**WHAT YOU NEED TO DO**:
Copy out every line of the items below, replacing "Odgovori" with "Reply" at each occurrence and keeping everything else the same.

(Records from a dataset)
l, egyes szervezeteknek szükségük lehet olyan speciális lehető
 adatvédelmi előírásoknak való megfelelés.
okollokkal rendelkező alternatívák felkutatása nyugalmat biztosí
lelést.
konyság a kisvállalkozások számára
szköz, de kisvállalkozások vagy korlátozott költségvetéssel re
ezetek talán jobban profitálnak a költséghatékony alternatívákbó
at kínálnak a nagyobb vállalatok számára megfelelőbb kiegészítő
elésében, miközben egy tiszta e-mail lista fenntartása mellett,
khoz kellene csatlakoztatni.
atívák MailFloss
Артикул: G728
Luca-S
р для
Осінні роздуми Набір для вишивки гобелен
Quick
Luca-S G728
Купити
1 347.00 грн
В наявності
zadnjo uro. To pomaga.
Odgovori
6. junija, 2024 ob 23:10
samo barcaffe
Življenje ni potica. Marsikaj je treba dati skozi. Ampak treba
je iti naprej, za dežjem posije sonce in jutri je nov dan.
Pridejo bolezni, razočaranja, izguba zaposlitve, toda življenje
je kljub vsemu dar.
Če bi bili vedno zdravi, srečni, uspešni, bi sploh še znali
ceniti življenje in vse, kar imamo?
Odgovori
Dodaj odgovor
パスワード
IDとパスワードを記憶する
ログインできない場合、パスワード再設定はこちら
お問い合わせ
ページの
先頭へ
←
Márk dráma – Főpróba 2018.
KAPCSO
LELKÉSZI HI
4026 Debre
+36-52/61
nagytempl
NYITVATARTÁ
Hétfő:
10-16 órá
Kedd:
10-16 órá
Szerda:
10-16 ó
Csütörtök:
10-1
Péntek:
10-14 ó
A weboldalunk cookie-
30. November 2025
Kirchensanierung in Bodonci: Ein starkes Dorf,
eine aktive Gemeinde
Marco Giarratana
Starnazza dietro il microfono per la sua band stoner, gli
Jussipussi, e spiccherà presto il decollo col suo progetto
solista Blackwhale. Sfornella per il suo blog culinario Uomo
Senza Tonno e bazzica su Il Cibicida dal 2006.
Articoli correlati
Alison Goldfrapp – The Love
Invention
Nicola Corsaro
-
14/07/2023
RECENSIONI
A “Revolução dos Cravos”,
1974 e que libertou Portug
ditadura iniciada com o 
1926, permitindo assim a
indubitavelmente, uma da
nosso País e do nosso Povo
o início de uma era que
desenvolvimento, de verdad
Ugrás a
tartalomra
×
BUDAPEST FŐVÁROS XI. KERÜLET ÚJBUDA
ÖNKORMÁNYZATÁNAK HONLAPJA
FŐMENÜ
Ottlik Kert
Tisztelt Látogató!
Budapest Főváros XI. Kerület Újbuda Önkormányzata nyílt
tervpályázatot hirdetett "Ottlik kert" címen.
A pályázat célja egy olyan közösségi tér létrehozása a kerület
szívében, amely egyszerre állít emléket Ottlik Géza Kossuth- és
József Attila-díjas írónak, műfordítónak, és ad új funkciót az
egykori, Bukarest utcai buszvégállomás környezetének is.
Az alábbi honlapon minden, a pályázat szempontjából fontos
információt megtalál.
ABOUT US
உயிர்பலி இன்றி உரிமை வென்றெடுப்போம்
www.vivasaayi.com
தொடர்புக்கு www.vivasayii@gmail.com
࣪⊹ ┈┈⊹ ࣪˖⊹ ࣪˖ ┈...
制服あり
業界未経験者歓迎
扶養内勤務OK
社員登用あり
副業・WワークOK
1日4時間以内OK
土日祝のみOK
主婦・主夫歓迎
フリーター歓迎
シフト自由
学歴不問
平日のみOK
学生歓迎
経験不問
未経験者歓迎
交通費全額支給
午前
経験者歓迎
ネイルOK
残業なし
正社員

**EXERCISE RESULT**:
l, egyes szervezeteknek szükségük lehet olyan speciális lehető
 adatvédelmi előírásoknak való megfelelés.
okollokkal rendelkező alternatívák felkutatása nyugalmat biztosí
lelést.
konyság a kisvállalkozások számára
szköz, de kisvállalkozások vagy korlátozott költségvetéssel re
ezetek talán jobban profitálnak a költséghatékony alternatívákbó
at kínálnak a nagyobb vállalatok számára megfelelőbb kiegészítő
elésében, miközben egy tiszta e-mail lista fenntartása mellett,
khoz kellene csatlakoztatni.
atívák MailFloss
Артикул: G728
Luca-S
р для
Осінні роздуми Набір для вишивки гобелен
Quick
Luca-S G728
Купити
1 347.00 грн
В наявності
zadnjo uro. To pomaga.
Reply
6. junija, 2024 ob 23:10
samo barcaffe
Življenje ni potica. Marsikaj je treba dati skozi. Ampak treba
je iti naprej, za dežjem posije sonce in jutri je nov dan.
Pridejo bolezni, razočaranja, izguba zaposlitve, toda življenje
je kljub vsemu dar.
Če bi bili vedno zdravi, srečni, uspešni, bi sploh še znali
ceniti življenje in vse, kar imamo?
Reply
Dodaj odgovor
パスワード
IDとパスワードを記憶する
ログインできない場合、パスワード再設定はこちら
お問い合わせ
ページの
先頭へ
←
Márk dráma – Főpróba 2018.
KAPCSO
LELKÉSZI HI
4026 Debre
+36-52/61
nagytempl
NYITVATARTÁ
Hétfő:
10-16 órá
Kedd:
10-16 órá
Szerda:
10-16 ó
Csütörtök:
10-1
Péntek:
10-14 ó
A weboldalunk cookie-
30. November 2025
Kirchensanierung in Bodonci: Ein starkes Dorf,
eine aktive Gemeinde
Marco Giarratana
Starnazza dietro il microfono per la sua band stoner, gli
Jussipussi, e spiccherà presto il decollo col suo progetto
solista Blackwhale. Sfornella per il suo blog culinario Uomo
Senza Tonno e bazzica su Il Cibicida dal 2006.
Articoli correlati
Alison Goldfrapp – The Love
Invention
Nicola Corsaro
-
14/07/2023
RECENSIONI
A “Revolução dos Cravos”,
1974 e que libertou Portug
ditadura iniciada com o 
1926, permitindo assim a
indubitavelmente, uma da
nosso País e do nosso Povo
o início de uma era que
desenvolvimento, de verdad
Ugrás a
tartalomra
×
BUDAPEST FŐVÁROS XI. KERÜLET ÚJBUDA
ÖNKORMÁNYZATÁNAK HONLAPJA
FŐMENÜ
Ottlik Kert
Tisztelt Látogató!
Budapest Főváros XI. Kerület Újbuda Önkormányzata nyílt
tervpályázatot hirdetett "Ottlik kert" címen.
A pályázat célja egy olyan közösségi tér létrehozása a kerület
szívében, amely egyszerre állít emléket Ottlik Géza Kossuth- és
József Attila-díjas írónak, műfordítónak, és ad új funkciót az
egykori, Bukarest utcai buszvégállomás környezetének is.
Az alábbi honlapon minden, a pályázat szempontjából fontos
információt megtalál.
ABOUT US
உயிர்பலி இன்றி உரிமை வென்றெடுப்போம்
www.vivasaayi.com
தொடர்புக்கு www.vivasayii@gmail.com
࣪⊹ ┈┈⊹ ࣪˖⊹ ࣪˖ ┈...
制服あり
業界未経験者歓迎
扶養内勤務OK
社員登用あり
副業・WワークOK
1日4時間以内OK
土日祝のみOK
主婦・主夫歓迎
フリーター歓迎
シフト自由
学歴不問
平日のみOK
学生歓迎
経験不問
未経験者歓迎
交通費全額支給
午前
経験者歓迎
ネイルOK
残業なし
正社員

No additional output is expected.